— Exercise inputs —
=======
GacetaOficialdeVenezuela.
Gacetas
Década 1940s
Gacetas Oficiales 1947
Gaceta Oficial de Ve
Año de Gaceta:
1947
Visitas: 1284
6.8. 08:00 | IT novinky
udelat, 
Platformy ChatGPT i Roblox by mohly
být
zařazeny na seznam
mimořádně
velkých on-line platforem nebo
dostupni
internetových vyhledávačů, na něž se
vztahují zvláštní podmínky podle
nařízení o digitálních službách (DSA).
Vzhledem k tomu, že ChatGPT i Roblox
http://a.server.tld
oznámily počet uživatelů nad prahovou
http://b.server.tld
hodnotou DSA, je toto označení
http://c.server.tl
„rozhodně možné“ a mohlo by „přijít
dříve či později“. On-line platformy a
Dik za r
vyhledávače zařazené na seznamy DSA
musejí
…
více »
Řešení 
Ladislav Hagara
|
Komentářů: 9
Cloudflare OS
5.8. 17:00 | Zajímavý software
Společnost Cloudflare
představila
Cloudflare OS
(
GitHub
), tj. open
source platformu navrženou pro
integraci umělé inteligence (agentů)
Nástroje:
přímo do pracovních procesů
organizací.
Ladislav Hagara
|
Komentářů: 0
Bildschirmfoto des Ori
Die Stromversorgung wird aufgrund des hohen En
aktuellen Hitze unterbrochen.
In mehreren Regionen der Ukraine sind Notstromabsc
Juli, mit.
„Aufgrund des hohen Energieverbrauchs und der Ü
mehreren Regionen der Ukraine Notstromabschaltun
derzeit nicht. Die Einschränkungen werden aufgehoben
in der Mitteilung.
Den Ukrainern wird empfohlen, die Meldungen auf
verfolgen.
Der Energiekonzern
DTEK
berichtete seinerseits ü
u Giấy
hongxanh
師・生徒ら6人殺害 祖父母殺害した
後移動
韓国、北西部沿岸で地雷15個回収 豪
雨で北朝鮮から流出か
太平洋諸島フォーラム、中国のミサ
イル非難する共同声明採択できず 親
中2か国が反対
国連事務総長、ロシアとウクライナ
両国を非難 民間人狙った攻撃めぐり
=======
— Task description —
Reproduce the data word for word, from the start through the line containing "velkých on-line platforem nebo".

— Result for this task —
GacetaOficialdeVenezuela.
Gacetas
Década 1940s
Gacetas Oficiales 1947
Gaceta Oficial de Ve
Año de Gaceta:
1947
Visitas: 1284
6.8. 08:00 | IT novinky
udelat, 
Platformy ChatGPT i Roblox by mohly
být
zařazeny na seznam
mimořádně
velkých on-line platforem nebo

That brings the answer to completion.